If you are unable to address the problems by yourself, make sure to consult a therapist or mental health professional. Therapy can help you deal with self-esteem issues and develop a more positive attitude.
You will not only see yourself in a new light, you will also take steps to care for your loved one and nourish your relationship. Talking to a licensed mental health professional can help you overcome your negative behavioural patterns and build better relationships.
We hurt ourselves by hurting the person we love
If you are reading this right now, it means you are probably not hurting someone you love intentionally. When it comes to love, we can never truly hurt the person we strive to make the happiest. Granted we can get angry at times and fight with them, we can still realize that our behaviour has hurt them.
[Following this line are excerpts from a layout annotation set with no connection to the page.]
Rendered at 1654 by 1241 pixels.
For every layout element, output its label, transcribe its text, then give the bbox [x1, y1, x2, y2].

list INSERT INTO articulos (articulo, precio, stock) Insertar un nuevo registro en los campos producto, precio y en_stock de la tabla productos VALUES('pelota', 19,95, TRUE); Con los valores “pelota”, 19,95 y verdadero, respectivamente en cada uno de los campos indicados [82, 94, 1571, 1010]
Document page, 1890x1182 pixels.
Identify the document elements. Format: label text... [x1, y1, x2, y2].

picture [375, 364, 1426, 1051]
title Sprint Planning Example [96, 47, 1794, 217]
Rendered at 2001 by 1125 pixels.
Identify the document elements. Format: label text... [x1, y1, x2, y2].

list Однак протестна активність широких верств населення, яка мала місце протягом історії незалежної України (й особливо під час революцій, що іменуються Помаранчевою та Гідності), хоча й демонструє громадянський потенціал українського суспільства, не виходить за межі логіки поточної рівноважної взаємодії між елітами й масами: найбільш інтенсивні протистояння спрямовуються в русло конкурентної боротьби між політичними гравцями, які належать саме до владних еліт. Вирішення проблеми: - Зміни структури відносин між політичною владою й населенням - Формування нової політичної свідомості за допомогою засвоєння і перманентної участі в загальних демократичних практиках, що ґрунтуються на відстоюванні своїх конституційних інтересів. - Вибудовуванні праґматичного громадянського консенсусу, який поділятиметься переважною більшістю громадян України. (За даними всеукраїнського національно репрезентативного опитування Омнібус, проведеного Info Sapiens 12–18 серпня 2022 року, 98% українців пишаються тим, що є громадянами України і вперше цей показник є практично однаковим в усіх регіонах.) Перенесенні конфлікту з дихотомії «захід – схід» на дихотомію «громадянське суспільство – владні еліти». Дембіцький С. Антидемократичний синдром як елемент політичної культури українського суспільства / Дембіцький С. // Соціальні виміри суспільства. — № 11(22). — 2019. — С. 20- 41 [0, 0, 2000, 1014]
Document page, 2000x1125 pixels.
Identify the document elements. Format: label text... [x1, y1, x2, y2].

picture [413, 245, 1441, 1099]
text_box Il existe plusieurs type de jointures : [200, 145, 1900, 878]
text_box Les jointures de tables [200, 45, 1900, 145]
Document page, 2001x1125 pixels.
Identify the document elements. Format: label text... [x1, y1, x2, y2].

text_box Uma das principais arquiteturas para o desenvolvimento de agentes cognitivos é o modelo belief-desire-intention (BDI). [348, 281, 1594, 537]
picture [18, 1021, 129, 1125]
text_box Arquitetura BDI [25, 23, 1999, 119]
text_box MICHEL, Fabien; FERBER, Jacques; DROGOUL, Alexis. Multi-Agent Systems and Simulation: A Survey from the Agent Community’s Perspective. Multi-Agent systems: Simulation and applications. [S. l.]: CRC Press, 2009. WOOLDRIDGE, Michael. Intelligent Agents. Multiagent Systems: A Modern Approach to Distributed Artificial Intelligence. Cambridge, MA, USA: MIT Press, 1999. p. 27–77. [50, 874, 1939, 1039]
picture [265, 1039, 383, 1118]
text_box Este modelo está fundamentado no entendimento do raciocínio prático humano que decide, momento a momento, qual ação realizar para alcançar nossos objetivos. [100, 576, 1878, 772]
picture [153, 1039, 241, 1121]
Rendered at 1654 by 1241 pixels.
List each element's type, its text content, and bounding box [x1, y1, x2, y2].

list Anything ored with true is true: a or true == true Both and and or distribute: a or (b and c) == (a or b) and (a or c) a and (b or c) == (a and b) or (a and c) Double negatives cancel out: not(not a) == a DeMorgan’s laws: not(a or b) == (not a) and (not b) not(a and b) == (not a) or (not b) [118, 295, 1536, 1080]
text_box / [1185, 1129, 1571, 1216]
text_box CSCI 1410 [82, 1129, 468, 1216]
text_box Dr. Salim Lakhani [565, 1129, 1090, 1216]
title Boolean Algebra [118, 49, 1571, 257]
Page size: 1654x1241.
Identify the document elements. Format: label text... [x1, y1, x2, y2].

So we gain awareness and try to improve how we behave with them, one day at a time.
Why? Because we can feel their emotional pain as our own. We feel ashamed and guilty. By hurting the person we love, we hurt ourselves more. And the simplest way to overcome this is to be aware of your thoughts and emotions. Look inside and develop awareness about yourself, your loved one, and your relationship.
If you truly love someone, you will always find a way to make them happy and make your relationship work.